Researchers from participating hospitals and cancer care centers conducted gene tests on tumors from women with early-stage breast cancer. They found that the patients can safely forego chemotherapy if they take a drug that blocks the production of estrogen.
The study was published June 3 in the New England Journal of Medicine.
Outcomes Of The 12-Year TAILORx Study
The drug called tamoxifen is the primary component of the endocrine or hormonal therapy. Results of the TAILORx trial showed that women who took tamoxifen had lower risks of relapse, new tumor formation, and cancer death.
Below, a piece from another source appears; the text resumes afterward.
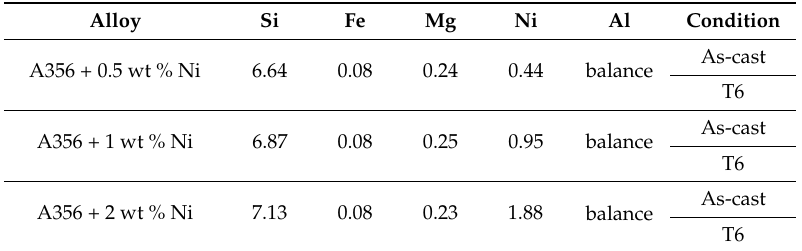
Table 1. The chemical composition of the investigated alloys (wt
"The new results from TAILORx give clinicians high-quality data to inform personalized treatment recommendations for women," said lead author Dr. Joseph Sparano, the associate director of clinical research at Montefiore Einstein Center for Cancer Care in New York City.
"These data confirm that using a 21-gene expression test to assess the risk of cancer recurrence can spare women unnecessary treatment if the test indicates that chemotherapy is not likely to provide benefit," Dr. Sparano said.
Other medical professionals, who are not part of the 12-year study, said the results present new hope for breast cancer patients with good prognosis, especially that there is an alternative treatment aside from chemotherapy.
Side Effects Of Endocrine Therapy
The National Cancer Institute at the National Institutes of Health defines endocrine therapy as a treatment that adds, blocks, or removes hormones. In certain cancer types such as prostate or breast, hormones could cause the growth of tumors. In some cases, a surgery is required to remove the gland that produces the hormone.
Endocrine or hormonal therapy has been recognized as a viable alternative to chemotherapy. In a study published in the October 2010 issue of Annals of Oncology, study authors noted that women with responsive tumors who undergo endocrine therapy experience severe sexual dysfunction.
Other side effects include suppressed ovarian function such as pregnancy, bone loss, lipid disorders, and decreased cognitive function. A 15-year follow-up study of the Scottish Adjuvant Tamoxifen trial published in 2001 showed that tamoxifen treatment in premenopausal women with breast cancer was discontinued due to adverse effects such as hot flushes, vaginal discharge, irregular menstruation, ovarian cysts, and endometrial polyps, among others.
"Although an advantage from the use of tamoxifen can be demonstrated for patients with lower risk disease, the question of whether or not to treat with tamoxifen depends on a risk-benefit analysis," reported Dr. Marco Colleoni, the director of the Division of Medical Senology at the European Institute of Oncology in Milan, Italy.